US 11,914,567 B2
Text-based machine learning extraction of table data from a read-only document
Hongyang Yu, Wentworth Point (AU); Hanieh Borhanazad, Sydney (AU); and Sandip Mandlecha, Pune (IN)
Assigned to Coupa Software Incorporated, San Mateo, CA (US)
Filed by COUPA SOFTWARE INCORPORATED, San Mateo, CA (US)
Filed on Oct. 25, 2022, as Appl. No. 17/973,511.
Application 17/973,511 is a continuation of application No. 17/074,957, filed on Oct. 20, 2020, granted, now 11,500,843.
Claims priority of application No. 202011037847 (IN), filed on Sep. 2, 2020.
Prior Publication US 2023/0049389 A1, Feb. 16, 2023
This patent is subject to a terminal disclaimer.

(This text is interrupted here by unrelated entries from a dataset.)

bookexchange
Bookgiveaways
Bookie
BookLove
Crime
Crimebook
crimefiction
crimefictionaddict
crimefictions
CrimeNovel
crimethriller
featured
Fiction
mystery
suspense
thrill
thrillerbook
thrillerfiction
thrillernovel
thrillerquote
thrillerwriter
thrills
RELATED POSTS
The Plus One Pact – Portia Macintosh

Int. Cl. G06F 16/22 (2019.01); G06F 16/93 (2019.01); G06N 3/04 (2023.01); G06K 9/62 (2022.01); G06V 30/412 (2022.01); G06V 30/414 (2022.01); G06F 18/213 (2023.01); G06N 3/045 (2023.01)
CPC G06F 16/2282 (2019.01) [G06F 16/93 (2019.01); G06F 18/213 (2023.01); G06N 3/045 (2023.01); G06V 30/412 (2022.01); G06V 30/414 (2022.01)] 20 Claims
OG exemplary drawing
 
1. A computer-implemented method, comprising:
extracting text rectangle data from a digital electronic document;
converting the text rectangle data to a feature map that indicates text rectangle-level numerical data and spatial locations of text rectangles in the document;
by at least one convolutional neural network, processing the text rectangle-level numerical data to produce table-level numerical data including a spatial location of a table portion of the document, probabilities of text rectangles belonging to row canonicals, and probabilities of text rectangles belonging to column canonicals;
formatting and storing the table-level numerical data in a searchable, editable data record;
wherein the method is performed by one or more computing devices.